The Rs 4.3 lakh iPhone order from Hyderabad was the biggest single cart of the year, but it wasn’t an isolated case. One of Instamart’s top users spent over Rs 22 lakh across repeat orders in 2025, buying 22 iPhones, gold coins, kitchen appliances, and everyday essentials like milk, fruits, eggs, and ice cream. In Bengaluru, a festive shopper added a one-kilo silver brick worth nearly Rs 2 lakh to their Diwali cart, while gold orders during Dhanteras jumped more than 400 percent compared to last year.
At the other end of the spectrum was the smallest cart of 2025: a Rs 10 printout ordered by a user in Bengaluru. Together, these extremes tell the story of how Instamart has slipped into daily life, handling both tiny needs and big splurges with equal ease.

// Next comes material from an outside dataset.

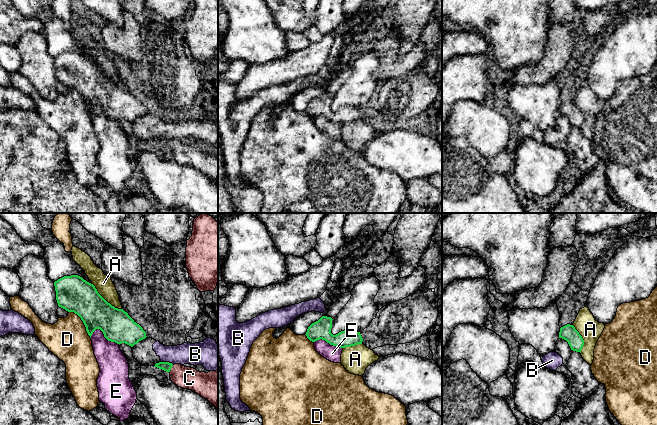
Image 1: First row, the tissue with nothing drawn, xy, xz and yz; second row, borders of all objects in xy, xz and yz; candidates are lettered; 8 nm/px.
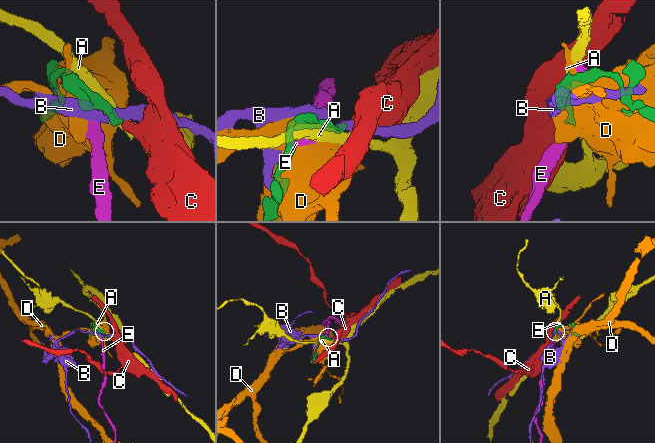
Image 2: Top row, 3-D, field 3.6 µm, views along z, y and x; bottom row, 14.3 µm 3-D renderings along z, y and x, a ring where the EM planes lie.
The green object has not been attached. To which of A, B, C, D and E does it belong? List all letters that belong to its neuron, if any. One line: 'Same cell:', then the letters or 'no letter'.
Same cell: C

Food, of course, still ruled. Indians ordered more than four packets of milk every second in 2025, paneer comfortably outsold cheese, and butter continued to beat fancy spreads. Late at night, it wasn’t smartphones stealing attention but masala-flavoured potato chips, which topped late-night orders in most major cities.

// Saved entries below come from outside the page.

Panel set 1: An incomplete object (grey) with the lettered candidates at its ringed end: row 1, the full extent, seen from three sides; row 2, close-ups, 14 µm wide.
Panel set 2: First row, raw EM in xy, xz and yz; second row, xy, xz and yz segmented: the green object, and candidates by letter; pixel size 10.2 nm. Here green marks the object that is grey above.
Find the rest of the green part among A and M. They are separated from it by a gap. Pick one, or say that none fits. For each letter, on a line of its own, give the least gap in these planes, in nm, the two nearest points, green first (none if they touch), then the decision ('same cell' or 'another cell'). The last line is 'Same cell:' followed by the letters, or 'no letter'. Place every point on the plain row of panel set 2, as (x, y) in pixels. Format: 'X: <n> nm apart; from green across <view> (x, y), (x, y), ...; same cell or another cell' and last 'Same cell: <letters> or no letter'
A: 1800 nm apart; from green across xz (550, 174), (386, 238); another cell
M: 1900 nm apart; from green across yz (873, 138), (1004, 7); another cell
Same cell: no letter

Speed remained the real hook. Maggi noodles were delivered in under two minutes in Lucknow, while brand-new iPhones reached users in Pune and Ahmedabad in less than three minutes during launch day rushes. While people elsewhere queued outside stores, these customers were already peeling off plastic wrap at home.

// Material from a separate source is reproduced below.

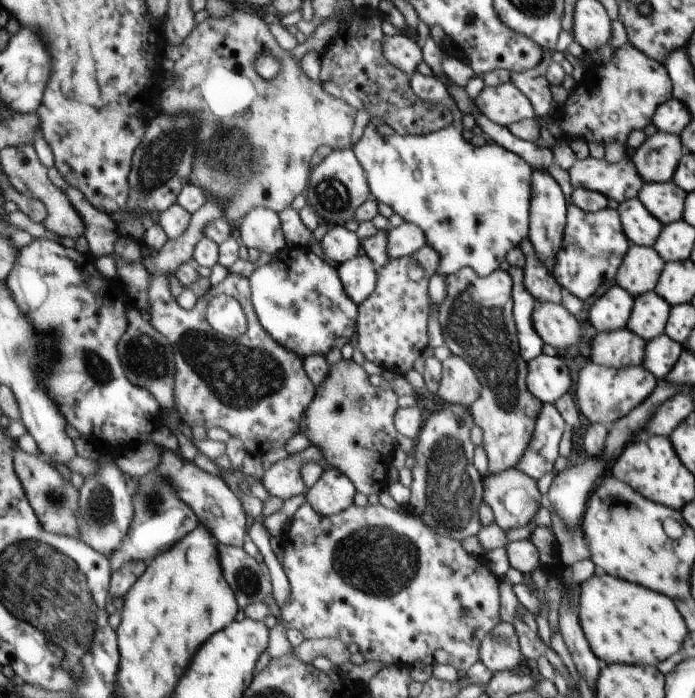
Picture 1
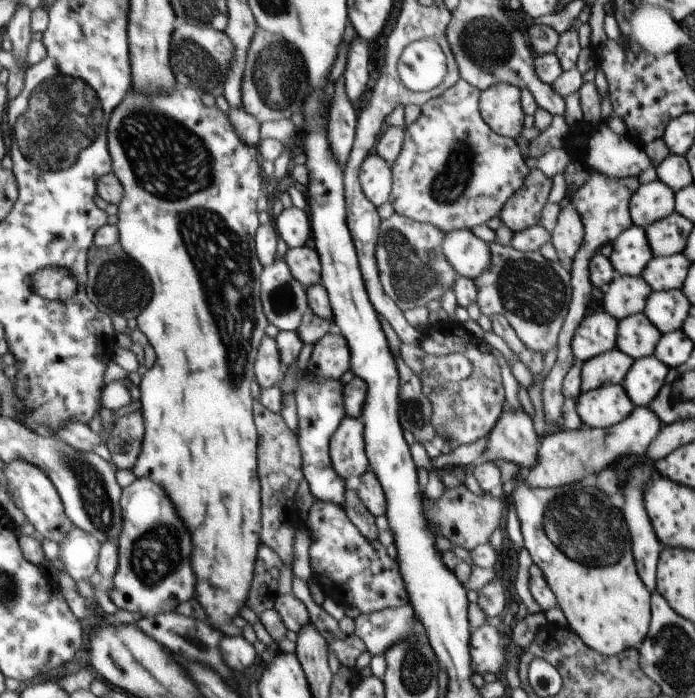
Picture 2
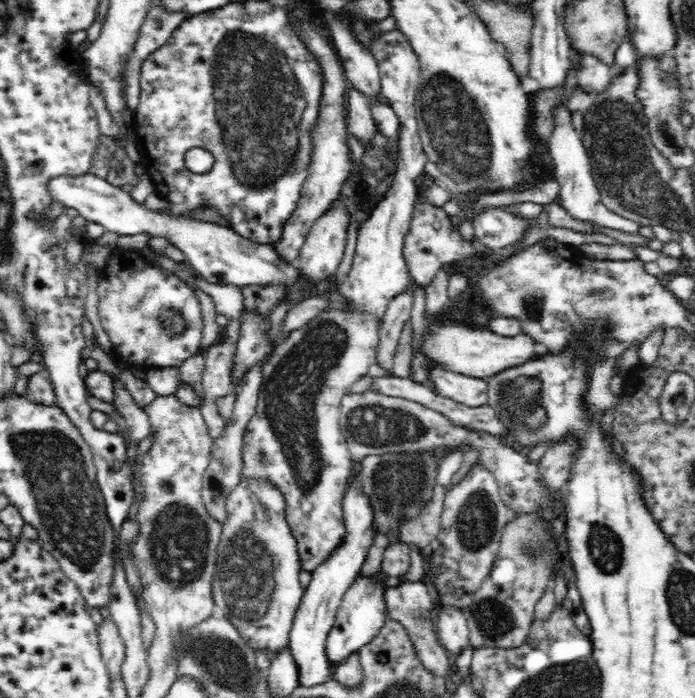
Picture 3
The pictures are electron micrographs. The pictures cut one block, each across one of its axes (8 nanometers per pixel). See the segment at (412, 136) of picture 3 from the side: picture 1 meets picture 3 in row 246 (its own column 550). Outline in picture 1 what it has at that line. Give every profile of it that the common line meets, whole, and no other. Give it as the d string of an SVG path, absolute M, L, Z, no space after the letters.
M541 354L526 363L527 391L542 403L554 403L570 387L569 370L557 356Z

What stands out is how Tier-II cities powered this growth. Rajkot saw ten times year-on-year growth, Ludhiana grew seven times, and Bhubaneswar wasn’t far behind. Health, wellness, gifting, and even discreet purchases like condoms saw sharp spikes, proving that convenience now matters as much as choice.
In 2025, India didn’t just shop fast. It shopped instinctively. From Rs 10 printouts to Rs 4.3 lakh iPhones, Instamart turned every cart into a story, delivered in minutes.